Je connais beaucoup de personnes qui disent « quand j’aurais ceci ou cela, je serais heureuse ». J’avoue moi-même l’avoir déjà dit. Mais vous allez rapidement vous rendre compte que quand vous aurez cet objet tant convoité (objet au sens large, pas forcément matériel), vous ne serez finalement pas plus heureuse que ça, ou alors un bref instant.
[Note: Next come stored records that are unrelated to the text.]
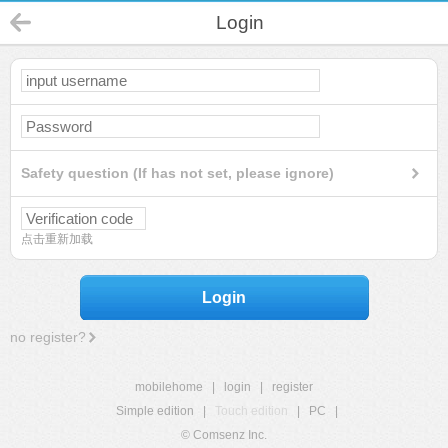
Login
Safety question (If has not set, please ignore)
点击重新加载
Login
no register?
mobilehome
|
login
|
register
Simple edition
|
Touch edition
|
PC
|
© Comsenz Inc.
Vous allez aussi vous rendre compte que vous allez attendre ou chercher inlassablement quelque chose que vous n’aurez peut-être jamais, parce que c’est la vie. Je connais aussi des personnes qui disent « quand ceci ou cela ira mieux, je serais heureuse ». Je suis désolée de vous apprendre qu’il y a très peu de chance que votre vie devienne parfaite une fois que le problème en question sera résolu. Justement, parce que, encore une fois, c’est la vie. La vie est loin d’être facile et même si certaines personnes en ont moins que d’autres, tout le monde a des soucis. Et il y aura toujours des soucis qui se présenteront.

 

La vie va forcément dresser des obstacles sur votre chemin. La pluie va forcément tomber. Il ne peut pas y avoir que du soleil, sinon nous n’apprendrions rien. J’ai longtemps cherché ce qui n’allait pas chez moi, pourquoi je ne pensais qu’aux aspects chaotiques de ma vie. Je ne comprenais pas pourquoi il y en avait, pourquoi tout ne pouvait pas aller bien. Oui, il y a eu beaucoup d’épreuves dans ma vie, encore le mois dernier. Et ce n’est pas fini, il y en aura toujours. Mais aujourd’hui, alors que j’ai mal à la tête et que je me sens comme de la compote, je me rends compte que je suis quand même capable de danser sur une musique que j’aime. Malgré tout ce qui s’est passé dans ma vie, j’ai quand même envie de rire et de m’amuser de façon insouciante comme les enfants, de passer des moments avec les personnes que j’aime en toute innocence et de regarder le monde avec douceur et délicatesse. Alors je crois que finalement, le bonheur, c’est de réussir à danser sous la pluie alors qu’elle tombe de façon torrentielle. Et en fait, j’aime ça. J’aime danser sous la pluie. Et le soleil reviendra quand il sera temps qu’il revienne, parce que le soleil revient toujours à un moment.